Rural Champion and Campaigner
• Leader of a variety of campaigns to safeguard and improve local services
• Smallholder, passionate about farming locally and nationally
• Developer of new policy on rural transport, rural economy and adult social care
Few people can be in doubt about the enormous crisis our beloved NHS is facing, and the plight of adult social care. Here in North Yorkshire, despite a higher than average population of over-65′s, and the number set to grow as a proportion of our population over the coming years, North Yorks County Council has to find an additional £42 million cuts to services over the next three years. That is in addition to the £100 million cuts already made since 2010.
How can this be achieved without seriously compromising the care that elderly and vulnerable adults receive? I don’t think it can, and a second decade of austerity is simply not sustainable to my way of thinking. Local council budgets have been hacked to the marrow and there is little scope to actually make meaningful and responsive local decisions anymore, such is the level of national Government centralisation.
A sight that some of us may have seen since the Autumn is ambulances queuing at A & E and patients waiting on trolleys in hospital corridors. Some of us will have seen the situation at first hand, waiting with a relative or waiting for treatment. Bed occupancy has been dangerously high in many hospitals, with senior managers and doctors having to take decisions that, in some instances, are literally life or death.
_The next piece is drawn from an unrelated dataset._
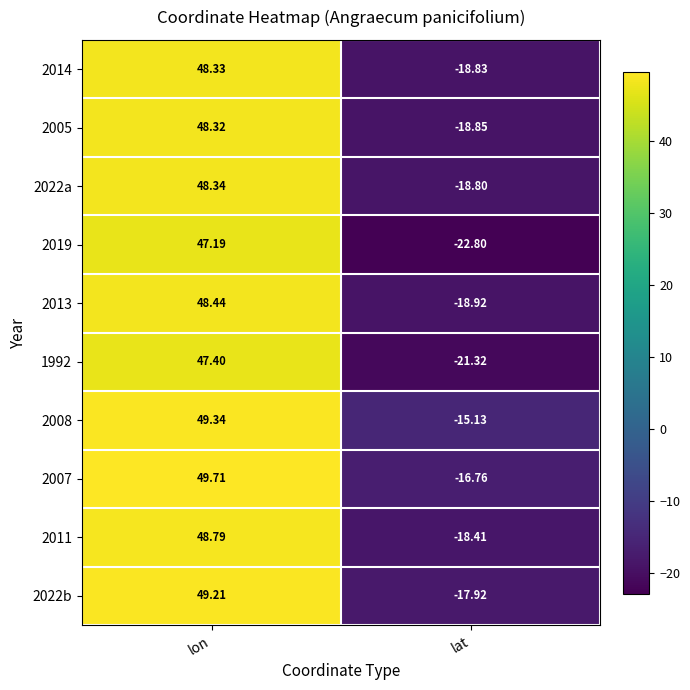

What is the minimum value shown in the chart?

-22.8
Upsetting as these images are, they show only the tip of a very large iceberg that is threatening to sink an NHS and the social care system unable to cope with demand.
Now, to add more pressure to services, the Conservative Government has imposed the Immigration Skills Charge (ISC), which from next month will charge employers, including those in health and social care, who bring in doctors and nurses from abroad on a Tier 2 visa, £1000 a year. This may not seem a large amount of money, but it adds up to £3.5m for doctors, £1.6m for trainee doctors and £0.65m for nurses. This is money diverted away from the front line and could discourage employers from recruiting essential staff.
Liberal Democrats are clear that we must find £4bn right away to address the current funding crisis in health and social care. In the budget statement last week, all that we got was the promise of £2bn over three years for social care and a bit extra for A&E. That is simply not enough. I look forward to the final report of the independent commission on funding of health and social care, set up by Norman Lamb MP to find a long term sustainable solution.
It’s time politicians stopped using health and care as political footballs, and the national Government stopped starving local councils of funding to address their own specific issues in their own areas. The crisis facing our NHS and care system is not going to diminish anytime soon if things remain as they are.